§ Directive
Among the records below, find each line containing the word "field" and copy it.

§ Dataset
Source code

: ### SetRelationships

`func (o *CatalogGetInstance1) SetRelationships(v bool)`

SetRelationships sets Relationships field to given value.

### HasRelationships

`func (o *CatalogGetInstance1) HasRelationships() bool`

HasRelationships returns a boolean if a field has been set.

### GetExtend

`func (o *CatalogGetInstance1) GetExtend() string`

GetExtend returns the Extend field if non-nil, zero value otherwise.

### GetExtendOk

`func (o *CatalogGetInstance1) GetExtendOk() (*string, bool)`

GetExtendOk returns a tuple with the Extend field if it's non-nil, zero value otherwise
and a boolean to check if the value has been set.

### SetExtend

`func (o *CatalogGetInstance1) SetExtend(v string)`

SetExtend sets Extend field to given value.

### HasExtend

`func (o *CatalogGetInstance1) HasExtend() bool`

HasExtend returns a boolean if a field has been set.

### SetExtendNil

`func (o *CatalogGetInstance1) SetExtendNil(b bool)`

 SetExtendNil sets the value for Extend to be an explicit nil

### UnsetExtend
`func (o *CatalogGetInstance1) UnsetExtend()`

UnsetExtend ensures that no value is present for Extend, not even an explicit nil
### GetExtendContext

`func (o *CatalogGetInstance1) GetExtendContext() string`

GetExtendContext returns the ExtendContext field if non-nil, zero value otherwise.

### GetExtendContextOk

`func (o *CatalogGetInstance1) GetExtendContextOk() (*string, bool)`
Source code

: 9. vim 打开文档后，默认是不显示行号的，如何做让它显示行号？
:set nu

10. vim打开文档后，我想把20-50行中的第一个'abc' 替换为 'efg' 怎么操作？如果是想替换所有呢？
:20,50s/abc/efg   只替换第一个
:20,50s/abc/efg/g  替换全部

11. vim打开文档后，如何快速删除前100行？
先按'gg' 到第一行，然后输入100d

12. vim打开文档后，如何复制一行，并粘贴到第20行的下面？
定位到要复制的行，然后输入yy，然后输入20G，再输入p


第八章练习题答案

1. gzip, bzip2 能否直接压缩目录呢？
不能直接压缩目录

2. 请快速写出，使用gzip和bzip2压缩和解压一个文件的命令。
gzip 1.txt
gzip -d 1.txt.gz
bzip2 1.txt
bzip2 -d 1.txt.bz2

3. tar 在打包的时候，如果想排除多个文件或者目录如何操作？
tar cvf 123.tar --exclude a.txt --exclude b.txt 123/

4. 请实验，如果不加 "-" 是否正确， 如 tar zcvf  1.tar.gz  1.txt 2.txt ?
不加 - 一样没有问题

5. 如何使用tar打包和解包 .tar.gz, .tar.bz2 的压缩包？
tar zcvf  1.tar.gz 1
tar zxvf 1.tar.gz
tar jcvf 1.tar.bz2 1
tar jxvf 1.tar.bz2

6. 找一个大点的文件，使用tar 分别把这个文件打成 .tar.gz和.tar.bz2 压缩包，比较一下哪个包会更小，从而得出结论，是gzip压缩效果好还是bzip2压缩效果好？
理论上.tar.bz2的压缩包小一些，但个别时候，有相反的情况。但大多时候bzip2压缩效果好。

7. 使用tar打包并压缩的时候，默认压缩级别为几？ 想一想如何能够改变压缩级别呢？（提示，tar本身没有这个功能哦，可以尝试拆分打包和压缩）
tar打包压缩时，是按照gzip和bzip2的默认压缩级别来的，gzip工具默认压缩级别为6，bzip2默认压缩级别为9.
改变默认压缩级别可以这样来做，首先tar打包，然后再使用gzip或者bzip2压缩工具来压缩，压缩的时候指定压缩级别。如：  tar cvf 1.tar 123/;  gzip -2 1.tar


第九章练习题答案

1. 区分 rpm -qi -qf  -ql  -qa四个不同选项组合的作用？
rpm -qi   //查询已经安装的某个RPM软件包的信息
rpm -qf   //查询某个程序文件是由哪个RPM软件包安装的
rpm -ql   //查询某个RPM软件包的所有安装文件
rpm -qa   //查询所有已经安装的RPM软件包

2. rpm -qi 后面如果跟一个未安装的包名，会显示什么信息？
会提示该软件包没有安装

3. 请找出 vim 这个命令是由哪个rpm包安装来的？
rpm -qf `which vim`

§ Solution to the problem
SetRelationships sets Relationships field to given value.
HasRelationships returns a boolean if a field has been set.
GetExtend returns the Extend field if non-nil, zero value otherwise.
GetExtendOk returns a tuple with the Extend field if it's non-nil, zero value otherwise
SetExtend sets Extend field to given value.
HasExtend returns a boolean if a field has been set.
GetExtendContext returns the ExtendContext field if non-nil, zero value otherwise.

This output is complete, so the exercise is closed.